Laut Auto Motor und Sport soll eine mögliche Übernahme des Formel-1-Teams von McLaren durch Audi nicht nur an hohen finanziellen Forderungen gescheitert sein, sondern auch, weil im Hintergrund bereits Beratungsgespräche mit dem bayerischen Konkurrenten BMW liefen. Da sich Audi schnell in Richtung Sauber für das mögliche F1-Projekt orientiert habe, habe sich die Verstimmung in München über die angeblichen Gespräche zwischen McLaren und Audi - Rasts Noch-Arbeitgeber - in Grenzen gehalten.

Rast mit BMW und McLaren: Ein riesengroßer Coup?

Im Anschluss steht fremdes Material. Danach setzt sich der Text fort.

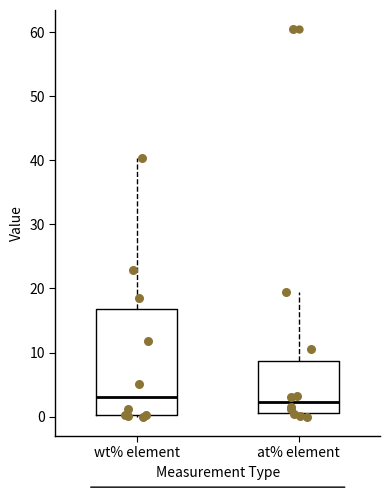

Which box is the tallest, from its lower edge to its upper edge?

wt% element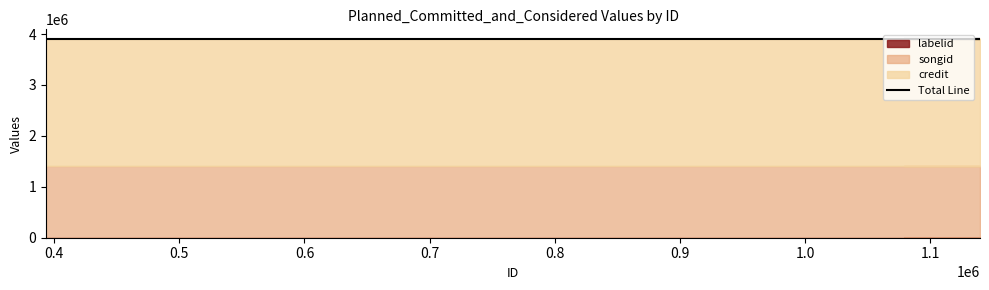

Between 1139679 and 393500, which is larger?

1139679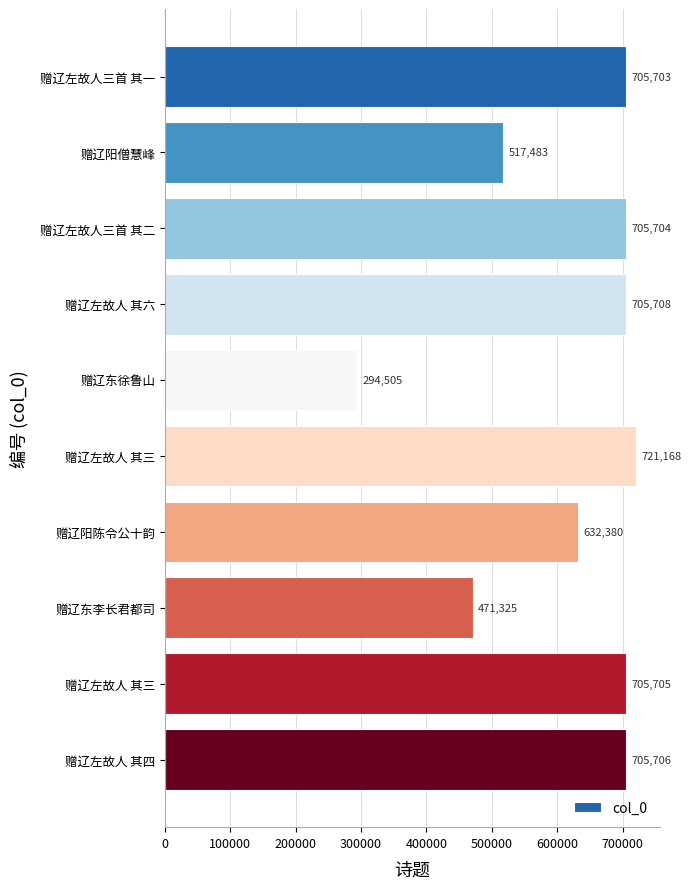

What is the sum of all values?

6165387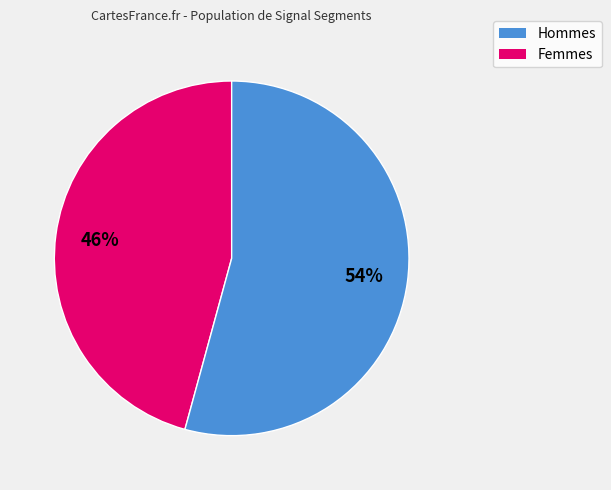

Is there any slice that represents more than half of the pie?

Yes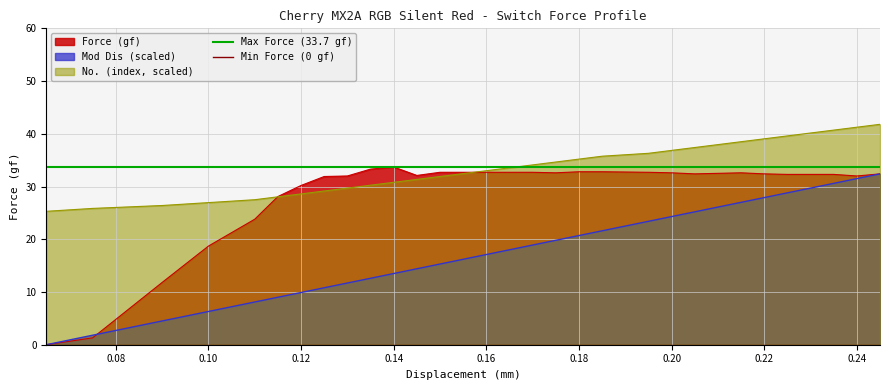

True or false: Mod Dis (scaled) and No. (index, scaled) cross at least once.

False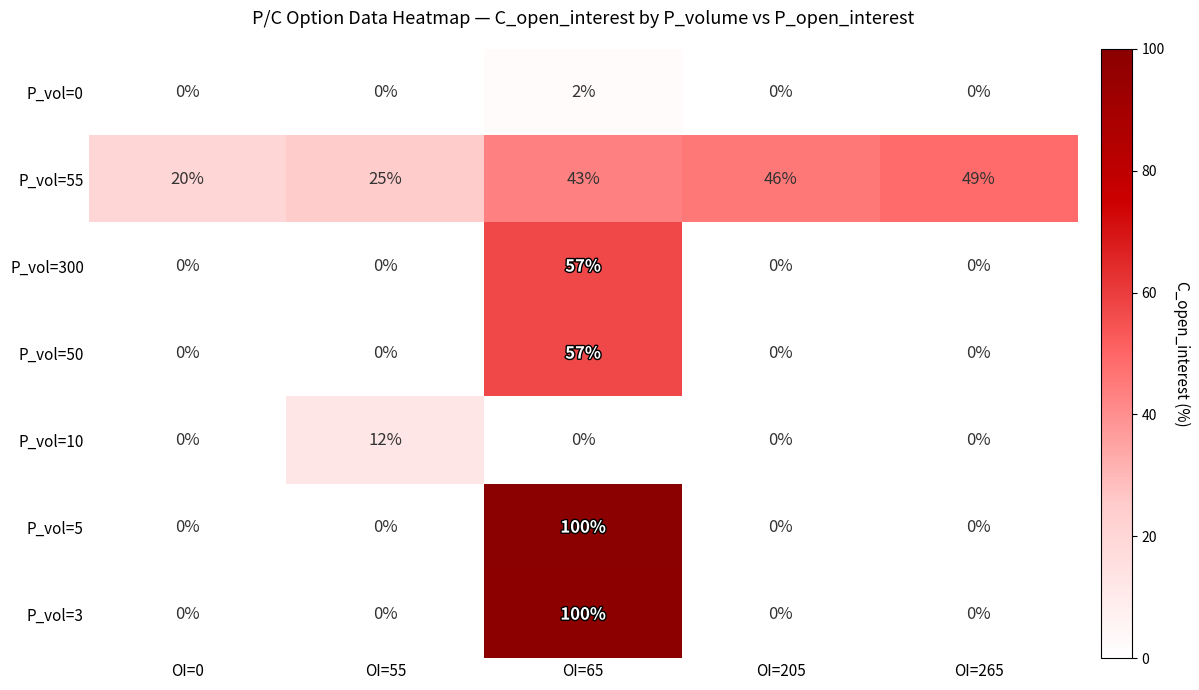

How many P_vol=0 values are between 0 and 1?

4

Sollten sich die Gerüchte bewahrheiten und McLaren tatsächlich wie schon zu früheren Zeiten eine Kooperation mit BMW eingehen, hätte Rast tatsächlich die perfekte Lücke gefunden. Ein BMW-Werksfahrer, der vollelektrische Sportwagen seines Formel-E-Arbeitsgebers McLaren promoten kann? Das klingt nach einem absoluten Coup! Ob Zufall oder nicht: Rasts neue Verträge dürften seine letzten sein in der Karriere als aktiver Rennfahrer.

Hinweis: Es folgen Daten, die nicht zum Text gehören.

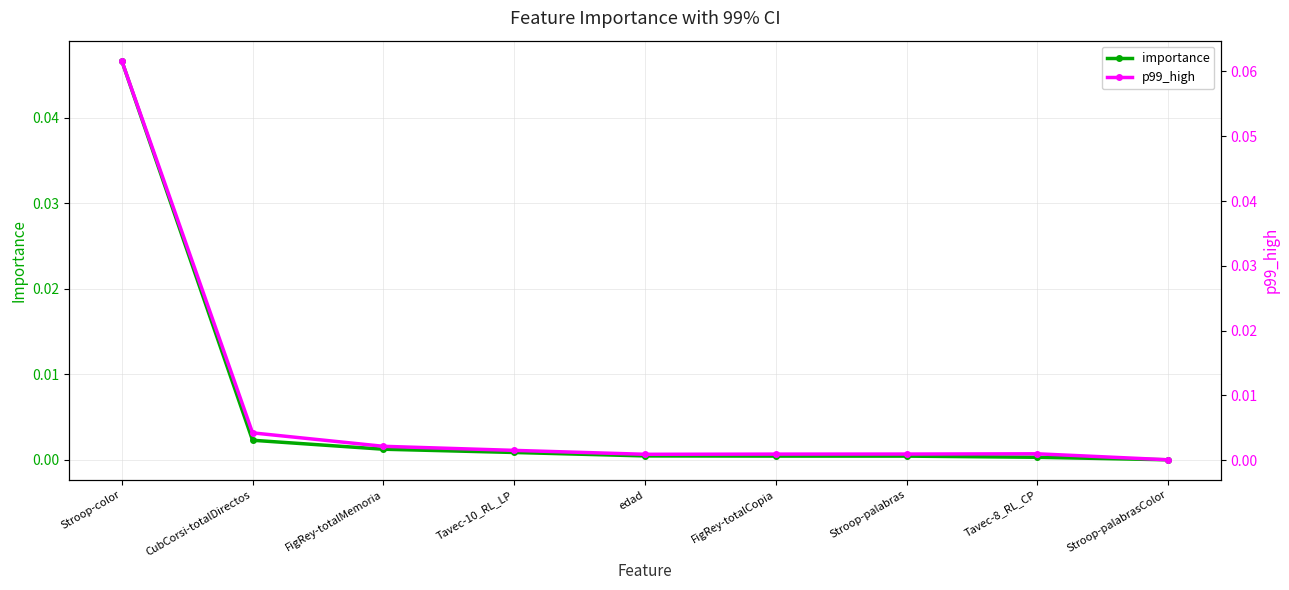

Is this an area chart (filled region under the line)?

No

Rast-Manager Rostek hatte im exklusiven Interview mit Motorsport-Magazin.com durchblicken lassen: "Es ist ein ganz wichtiger Punkt, zu schauen, wie seine Karriere nach dem aktiven Motorsport weitergeht und wann dieser Zeitpunkt gekommen ist. Das hatten wir vor einer Weile bei Audi schon definiert. Wenn man aber vor einem Wechsel steht, sollte man seine Ziele noch einmal überdenken."

Spekulationen über eine neuerliche Zusammenarbeit zwischen BMW und McLaren gab es in den vergangenen Jahren immer wieder. 2017 kündigten McLaren Automotive, die vom Rennsport losgelöste Sparte in Woking, BMW und einige andere Partner sogar ein strategisches Projekt zur Konstruktion und Entwicklung von Technologien für die nächste Generation von Antrieben an. Daraus sollten neue Verbrennungstechnologien entstehen, die zu einer höheren Leistungsausbeute bei gleichzeitiger Reduktion des CO2-Ausstoßes führen.

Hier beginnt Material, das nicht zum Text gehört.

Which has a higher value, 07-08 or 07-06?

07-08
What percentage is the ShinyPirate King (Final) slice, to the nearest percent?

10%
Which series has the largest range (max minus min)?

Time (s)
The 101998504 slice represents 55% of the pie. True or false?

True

Als BMW mit dem McLaren F1 in Le Mans siegte

Nährboden jeglicher Gerüchte rund um BMW und McLaren war das legendäre Kooperationsprojekt aus den Neunziger-Jahren, der Supersportwagen McLaren F1. Das 1,5 Millionen D-Mark teure Auto wurde von 1993 bis 1997 106 Mal gebaut und von einem 6,1-Liter-12-Zylinder-Motor aus der Feder des 2016 verstorbenen BMW-Motorenpapstes Paul Rosche angetrieben.

Der McLaren F1 bei den 24 Stunden von Le Mans 1995, Foto: Sutton
Der McLaren F1 bei den 24 Stunden von Le Mans 1995, Foto: Sutton

28 der 106 Modelle gingen in einer umgerüsteten GT1-Variante unter anderem in der damaligen FIA-GT-Meisterschaft an den Start. Der sportliche Höhepunkt des McLaren F1 war der Gewinn der 24 Stunden von Le Mans 1995 mit dem Fahrer-Trio Yannick Dalmas/JJ Lehto/Masanori Sekiya des britischen Rennstalls Kokusai Kaihatsu Racing. 1999 feierte BMW zum ersten und bislang einzigen Mal als Hersteller den Gewinn der 24h Le Mans mit dem BMW Team Schnitzer-Aufgebot Joachim Winkelhock/Pierluigi Martini/Yannick Dalmas.